Microsoft’s Cloud Licensing Programs: Complexity Abounds
For more than two years, Microsoft has been actively courting hosters and service providers through a patchwork of programs and initiatives. From Azure Stack (hardware and software that enables Azure services in local datacenters) to CSP Hoster to Flexible Virtualization, Microsoft offers ostensibly flexible options to partners and customers alike.
However, beneath the surface, the increasing complexity of licensing terms and program rules has left many partners and customers frazzled. Let’s break down why:
Key Issues for Hosters:
- Tracking What’s Installed:
How can you, as a hoster, know precisely what’s deployed in your environment? Many programs (like SPLA) require monthly reporting and license purchasing, but mistakes can lead to costly true-ups or audits.
- Varying Use Rights:
Microsoft licensing use rights and rules aren’t uniform. For example, Flexible Virtualization may allow customer-owned licenses to be used, but only with active Software Assurance (SA), and it typically still requires Client Access Licenses (CALs). CSP Hoster, on the other hand, bundles licensing but under different cost models.
- Software Assurance Tracking:
Flexible Virtualization requires active Software Assurance for certain products. Ensuring you’re always in compliance, that customers’ agreements don’t lapse, and can be administratively overwhelming.
- Audit and Compliance Clauses:
Does your customer agreement clearly spell out the procedures and liabilities in case of a Microsoft licensing audit? Vague language can expose both you and your clients to significant risk.
- Cloud Provider Cost Analysis:
In an increasingly hybrid and multi-cloud landscape, are you certain which provider is most cost-effective for your scenarios? Each has its own nuances, so evaluating TCO (Total Cost of Ownership) is now a moving target.
- Multiple Agreement Types:
It’s not uncommon for end customers to have numerous concurrent agreements—CSP agreements, Enterprise Agreements (EA), SPLA via the hoster, Open Value, and PAYG (Pay as You Go) directly with publishers. Are you tracking all these consistently? Are you sure there aren’t overlaps—or worse, inadvertent noncompliance?

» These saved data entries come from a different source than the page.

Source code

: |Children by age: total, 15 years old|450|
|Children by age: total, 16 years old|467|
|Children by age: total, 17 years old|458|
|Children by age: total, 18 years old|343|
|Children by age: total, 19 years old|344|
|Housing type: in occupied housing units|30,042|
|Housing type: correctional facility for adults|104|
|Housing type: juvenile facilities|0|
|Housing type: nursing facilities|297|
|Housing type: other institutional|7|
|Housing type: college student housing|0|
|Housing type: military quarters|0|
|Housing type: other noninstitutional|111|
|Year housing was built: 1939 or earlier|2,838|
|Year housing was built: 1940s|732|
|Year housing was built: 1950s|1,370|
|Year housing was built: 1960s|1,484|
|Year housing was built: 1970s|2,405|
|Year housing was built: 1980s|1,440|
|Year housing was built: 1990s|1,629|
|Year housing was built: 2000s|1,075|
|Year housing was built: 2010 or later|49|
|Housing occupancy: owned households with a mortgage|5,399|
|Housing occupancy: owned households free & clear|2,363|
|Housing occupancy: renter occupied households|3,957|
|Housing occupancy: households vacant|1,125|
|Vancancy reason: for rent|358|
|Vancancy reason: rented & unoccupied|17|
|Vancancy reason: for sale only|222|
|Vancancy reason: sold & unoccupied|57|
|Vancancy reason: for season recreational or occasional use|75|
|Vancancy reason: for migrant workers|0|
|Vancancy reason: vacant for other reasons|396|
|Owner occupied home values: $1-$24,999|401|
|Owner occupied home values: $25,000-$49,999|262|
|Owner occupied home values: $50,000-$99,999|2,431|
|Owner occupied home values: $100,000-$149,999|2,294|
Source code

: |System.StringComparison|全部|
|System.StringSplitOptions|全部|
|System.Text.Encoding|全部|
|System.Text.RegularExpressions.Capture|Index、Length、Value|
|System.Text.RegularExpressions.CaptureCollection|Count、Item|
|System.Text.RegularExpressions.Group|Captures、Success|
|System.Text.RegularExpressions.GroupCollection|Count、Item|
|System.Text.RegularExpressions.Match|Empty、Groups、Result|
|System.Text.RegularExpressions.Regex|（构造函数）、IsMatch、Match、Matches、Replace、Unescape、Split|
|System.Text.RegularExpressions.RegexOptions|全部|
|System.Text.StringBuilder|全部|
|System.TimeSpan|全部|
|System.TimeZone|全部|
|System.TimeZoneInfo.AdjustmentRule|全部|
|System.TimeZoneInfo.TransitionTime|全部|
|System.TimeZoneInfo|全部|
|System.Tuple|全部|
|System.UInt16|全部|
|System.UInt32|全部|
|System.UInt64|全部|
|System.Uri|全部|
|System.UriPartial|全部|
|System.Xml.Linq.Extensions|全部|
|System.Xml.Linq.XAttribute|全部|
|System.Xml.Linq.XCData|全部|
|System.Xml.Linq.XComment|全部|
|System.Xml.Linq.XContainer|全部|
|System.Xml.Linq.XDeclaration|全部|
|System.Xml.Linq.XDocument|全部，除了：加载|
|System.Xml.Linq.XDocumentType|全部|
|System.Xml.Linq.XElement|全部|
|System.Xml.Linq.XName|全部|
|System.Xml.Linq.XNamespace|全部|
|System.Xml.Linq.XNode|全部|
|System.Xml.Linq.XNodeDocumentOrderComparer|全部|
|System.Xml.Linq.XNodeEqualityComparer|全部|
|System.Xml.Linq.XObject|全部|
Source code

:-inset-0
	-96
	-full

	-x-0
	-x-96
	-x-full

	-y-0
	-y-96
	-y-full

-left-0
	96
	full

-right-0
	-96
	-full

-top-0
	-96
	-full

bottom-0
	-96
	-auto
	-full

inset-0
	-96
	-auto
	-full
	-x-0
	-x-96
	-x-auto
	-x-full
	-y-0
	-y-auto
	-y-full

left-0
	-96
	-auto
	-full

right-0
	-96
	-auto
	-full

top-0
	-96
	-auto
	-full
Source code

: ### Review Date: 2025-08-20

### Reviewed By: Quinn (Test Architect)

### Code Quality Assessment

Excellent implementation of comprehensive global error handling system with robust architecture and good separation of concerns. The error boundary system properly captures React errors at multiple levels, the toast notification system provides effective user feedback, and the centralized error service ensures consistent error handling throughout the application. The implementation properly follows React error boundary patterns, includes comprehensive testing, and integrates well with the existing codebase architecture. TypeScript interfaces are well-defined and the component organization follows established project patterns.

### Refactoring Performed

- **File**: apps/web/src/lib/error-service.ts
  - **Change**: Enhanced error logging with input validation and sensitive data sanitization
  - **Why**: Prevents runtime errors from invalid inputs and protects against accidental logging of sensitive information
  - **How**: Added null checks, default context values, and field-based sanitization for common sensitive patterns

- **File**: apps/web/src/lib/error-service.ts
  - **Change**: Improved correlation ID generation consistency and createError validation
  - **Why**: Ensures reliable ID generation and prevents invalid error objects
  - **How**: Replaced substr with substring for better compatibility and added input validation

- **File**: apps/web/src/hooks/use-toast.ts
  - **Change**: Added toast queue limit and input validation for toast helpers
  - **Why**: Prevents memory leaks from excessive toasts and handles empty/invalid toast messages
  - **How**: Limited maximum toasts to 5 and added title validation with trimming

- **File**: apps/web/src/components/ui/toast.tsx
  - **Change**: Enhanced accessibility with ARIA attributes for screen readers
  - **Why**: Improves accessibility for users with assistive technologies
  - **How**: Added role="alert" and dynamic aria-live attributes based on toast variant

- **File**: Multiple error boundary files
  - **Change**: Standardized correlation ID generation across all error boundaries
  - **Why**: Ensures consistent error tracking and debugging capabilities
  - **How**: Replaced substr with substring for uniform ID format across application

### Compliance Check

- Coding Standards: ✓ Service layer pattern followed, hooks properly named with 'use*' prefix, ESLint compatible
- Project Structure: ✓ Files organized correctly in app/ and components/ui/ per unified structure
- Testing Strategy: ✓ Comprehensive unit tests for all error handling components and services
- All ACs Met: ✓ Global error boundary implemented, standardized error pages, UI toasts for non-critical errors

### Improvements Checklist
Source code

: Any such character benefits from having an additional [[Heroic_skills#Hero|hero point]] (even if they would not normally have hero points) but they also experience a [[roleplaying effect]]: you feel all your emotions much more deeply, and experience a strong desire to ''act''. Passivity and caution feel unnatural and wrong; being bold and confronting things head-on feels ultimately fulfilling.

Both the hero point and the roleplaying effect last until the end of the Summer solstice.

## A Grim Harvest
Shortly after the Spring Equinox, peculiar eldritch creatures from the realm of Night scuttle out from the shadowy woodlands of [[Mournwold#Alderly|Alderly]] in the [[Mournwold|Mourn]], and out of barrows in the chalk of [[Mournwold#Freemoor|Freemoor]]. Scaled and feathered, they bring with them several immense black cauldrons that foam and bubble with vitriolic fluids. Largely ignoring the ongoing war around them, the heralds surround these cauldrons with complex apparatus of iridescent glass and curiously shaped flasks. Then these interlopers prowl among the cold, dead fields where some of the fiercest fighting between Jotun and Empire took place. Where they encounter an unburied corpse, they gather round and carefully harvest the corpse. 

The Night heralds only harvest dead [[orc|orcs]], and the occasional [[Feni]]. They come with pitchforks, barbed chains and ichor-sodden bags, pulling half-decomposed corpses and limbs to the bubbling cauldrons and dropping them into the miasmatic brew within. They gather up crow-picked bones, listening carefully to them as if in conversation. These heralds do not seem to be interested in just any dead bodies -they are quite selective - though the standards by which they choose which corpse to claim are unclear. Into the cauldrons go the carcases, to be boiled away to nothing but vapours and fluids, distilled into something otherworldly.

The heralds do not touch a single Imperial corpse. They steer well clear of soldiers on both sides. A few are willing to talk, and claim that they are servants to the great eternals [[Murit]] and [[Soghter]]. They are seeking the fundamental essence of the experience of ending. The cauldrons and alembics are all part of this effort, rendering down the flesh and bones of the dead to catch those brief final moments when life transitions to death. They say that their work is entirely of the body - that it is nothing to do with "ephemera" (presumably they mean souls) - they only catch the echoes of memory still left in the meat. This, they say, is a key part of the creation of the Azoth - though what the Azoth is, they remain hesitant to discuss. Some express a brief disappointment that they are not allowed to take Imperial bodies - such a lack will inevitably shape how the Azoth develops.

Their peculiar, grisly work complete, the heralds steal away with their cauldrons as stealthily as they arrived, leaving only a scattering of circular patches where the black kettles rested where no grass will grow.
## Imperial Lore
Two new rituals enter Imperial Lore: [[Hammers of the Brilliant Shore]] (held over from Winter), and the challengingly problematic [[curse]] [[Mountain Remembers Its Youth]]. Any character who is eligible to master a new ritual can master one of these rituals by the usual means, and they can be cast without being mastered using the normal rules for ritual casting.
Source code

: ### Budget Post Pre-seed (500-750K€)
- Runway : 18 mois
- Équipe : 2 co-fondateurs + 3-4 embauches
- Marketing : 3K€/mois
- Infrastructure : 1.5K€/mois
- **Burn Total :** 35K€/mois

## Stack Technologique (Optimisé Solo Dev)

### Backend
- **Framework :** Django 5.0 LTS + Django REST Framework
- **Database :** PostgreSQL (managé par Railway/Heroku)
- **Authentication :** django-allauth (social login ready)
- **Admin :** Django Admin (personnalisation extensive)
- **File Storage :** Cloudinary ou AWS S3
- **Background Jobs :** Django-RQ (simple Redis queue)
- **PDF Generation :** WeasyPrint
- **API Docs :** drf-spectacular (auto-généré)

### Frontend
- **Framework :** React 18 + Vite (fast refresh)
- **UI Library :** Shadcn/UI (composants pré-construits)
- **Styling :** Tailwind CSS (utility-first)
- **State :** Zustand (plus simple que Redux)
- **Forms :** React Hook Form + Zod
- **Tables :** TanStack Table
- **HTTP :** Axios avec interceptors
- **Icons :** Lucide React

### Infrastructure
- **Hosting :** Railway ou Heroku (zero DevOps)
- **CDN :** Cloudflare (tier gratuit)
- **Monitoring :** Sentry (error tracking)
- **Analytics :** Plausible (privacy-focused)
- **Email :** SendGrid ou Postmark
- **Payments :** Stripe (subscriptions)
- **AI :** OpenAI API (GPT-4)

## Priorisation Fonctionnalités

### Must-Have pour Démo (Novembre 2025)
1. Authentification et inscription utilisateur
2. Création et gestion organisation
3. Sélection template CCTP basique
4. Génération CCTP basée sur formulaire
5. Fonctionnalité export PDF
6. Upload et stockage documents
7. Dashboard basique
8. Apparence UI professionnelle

Practical Recommendations for Hosters and Service Providers
While the headlines are dominated by CISPE’s negotiation success, my blunt recommendation is this: Focus on your own house first. Microsoft’s programs and regulatory decisions will continue to change, but ensuring you have clarity over your licensing footprint, compliance position, and customer contracts will always pay dividends.
Here are some actionable steps to take now:
- Inventory Regularly: Utilize tools or third-party auditing platforms to ensure all instances are tracked and licensed monthly. I recommend using Octopus Cloud’s tool for accurate, automated tracking.
- Educate Teams: Stay current on Microsoft’s (and other publishers’) program changes. Consider certification or workshops for staff.
- Review and Update Customer Agreements: Particularly the sections on self-reporting, compliance, and audit rights.
- Renew and Monitor Software Assurance: Help your clients keep their Software Assurance active if necessary for Flexible Virtualization or similar programs.
- TCO Analysis Tools: Invest in or develop tools to compare scenarios between providers for both yourself and your clients. Don’t assume one cloud is always cheaper.
- Participate in Communities: Sharing scenarios, audit stories, or program strategies with peers can help collectively reduce risk and confusion.
Building a Knowledge-Sharing Community
To help navigate these complexities, we’ve built a new community at Octopus Cloud’s Community for European and global service providers. Here, you can exchange best practices, ask questions, share real-life scenarios, and stay ahead of the curve on cloud and software licensing developments.
Final Thoughts: Cautious Optimism, Pragmatic Action
While the CISPE-Microsoft settlement is a step forward for European cloud competition, it’s not the final word. The industry remains in flux, and the lion’s share of responsibility still falls on service providers and enterprises to master the intricacies of cloud licensing. By focusing on compliance, transparency, and customer education, you can be better prepared for whatever regulatory (or vendor) changes come next.